Exercise:
Can you copy every line of the items below without changing anything, and leave out the pictures?
*** Opening of Data supplied ***
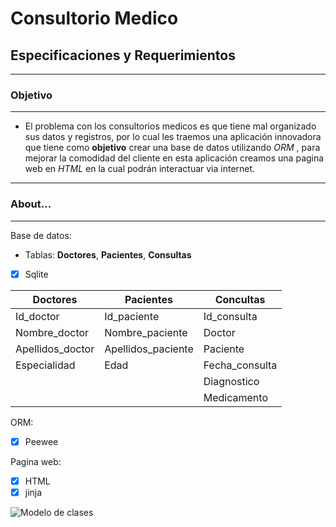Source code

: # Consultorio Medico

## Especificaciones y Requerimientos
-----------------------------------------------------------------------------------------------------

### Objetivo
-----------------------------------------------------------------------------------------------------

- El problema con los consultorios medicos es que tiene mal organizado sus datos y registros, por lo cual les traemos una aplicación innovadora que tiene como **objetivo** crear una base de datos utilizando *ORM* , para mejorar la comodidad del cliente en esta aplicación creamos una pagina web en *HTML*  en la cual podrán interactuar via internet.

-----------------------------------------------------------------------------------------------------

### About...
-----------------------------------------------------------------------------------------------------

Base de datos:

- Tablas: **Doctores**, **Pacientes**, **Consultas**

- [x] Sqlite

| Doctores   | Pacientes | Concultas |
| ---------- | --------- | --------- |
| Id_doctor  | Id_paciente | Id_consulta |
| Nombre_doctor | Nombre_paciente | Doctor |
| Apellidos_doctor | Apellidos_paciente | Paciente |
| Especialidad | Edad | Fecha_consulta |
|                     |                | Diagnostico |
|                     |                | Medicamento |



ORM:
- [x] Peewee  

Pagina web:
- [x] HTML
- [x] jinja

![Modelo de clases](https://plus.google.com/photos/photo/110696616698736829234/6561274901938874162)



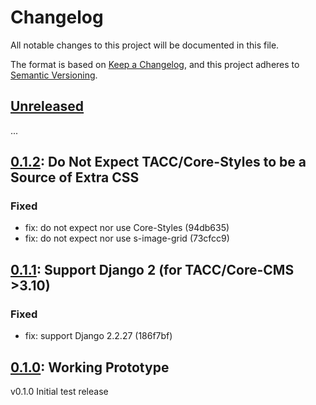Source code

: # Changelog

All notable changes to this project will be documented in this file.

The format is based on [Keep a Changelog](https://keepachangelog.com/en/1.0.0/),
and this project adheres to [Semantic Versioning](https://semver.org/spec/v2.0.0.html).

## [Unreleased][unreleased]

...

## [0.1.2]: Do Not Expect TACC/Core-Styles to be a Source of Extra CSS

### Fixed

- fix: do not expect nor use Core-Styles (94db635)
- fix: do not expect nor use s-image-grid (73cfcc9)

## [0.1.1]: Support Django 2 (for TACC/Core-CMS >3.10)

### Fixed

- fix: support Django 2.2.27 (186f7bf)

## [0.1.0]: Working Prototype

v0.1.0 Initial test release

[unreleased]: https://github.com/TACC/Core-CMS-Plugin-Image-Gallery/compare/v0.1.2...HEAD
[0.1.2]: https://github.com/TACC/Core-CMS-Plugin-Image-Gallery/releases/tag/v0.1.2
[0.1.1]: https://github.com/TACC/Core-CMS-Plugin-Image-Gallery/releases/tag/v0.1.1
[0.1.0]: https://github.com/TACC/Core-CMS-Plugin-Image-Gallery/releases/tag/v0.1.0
*** Close of Data supplied ***
Response:
Source code

: # Consultorio Medico

## Especificaciones y Requerimientos
-----------------------------------------------------------------------------------------------------

### Objetivo
-----------------------------------------------------------------------------------------------------

- El problema con los consultorios medicos es que tiene mal organizado sus datos y registros, por lo cual les traemos una aplicación innovadora que tiene como **objetivo** crear una base de datos utilizando *ORM* , para mejorar la comodidad del cliente en esta aplicación creamos una pagina web en *HTML*  en la cual podrán interactuar via internet.

-----------------------------------------------------------------------------------------------------

### About...
-----------------------------------------------------------------------------------------------------

Base de datos:

- Tablas: **Doctores**, **Pacientes**, **Consultas**

- [x] Sqlite

| Doctores   | Pacientes | Concultas |
| ---------- | --------- | --------- |
| Id_doctor  | Id_paciente | Id_consulta |
| Nombre_doctor | Nombre_paciente | Doctor |
| Apellidos_doctor | Apellidos_paciente | Paciente |
| Especialidad | Edad | Fecha_consulta |
|                     |                | Diagnostico |
|                     |                | Medicamento |



ORM:
- [x] Peewee  

Pagina web:
- [x] HTML
- [x] jinja

![Modelo de clases](https://plus.google.com/photos/photo/110696616698736829234/6561274901938874162)



Source code

: # Changelog

All notable changes to this project will be documented in this file.

The format is based on [Keep a Changelog](https://keepachangelog.com/en/1.0.0/),
and this project adheres to [Semantic Versioning](https://semver.org/spec/v2.0.0.html).

## [Unreleased][unreleased]

...

## [0.1.2]: Do Not Expect TACC/Core-Styles to be a Source of Extra CSS

### Fixed

- fix: do not expect nor use Core-Styles (94db635)
- fix: do not expect nor use s-image-grid (73cfcc9)

## [0.1.1]: Support Django 2 (for TACC/Core-CMS >3.10)

### Fixed

- fix: support Django 2.2.27 (186f7bf)

## [0.1.0]: Working Prototype

v0.1.0 Initial test release

[unreleased]: https://github.com/TACC/Core-CMS-Plugin-Image-Gallery/compare/v0.1.2...HEAD
[0.1.2]: https://github.com/TACC/Core-CMS-Plugin-Image-Gallery/releases/tag/v0.1.2
[0.1.1]: https://github.com/TACC/Core-CMS-Plugin-Image-Gallery/releases/tag/v0.1.1
[0.1.0]: https://github.com/TACC/Core-CMS-Plugin-Image-Gallery/releases/tag/v0.1.0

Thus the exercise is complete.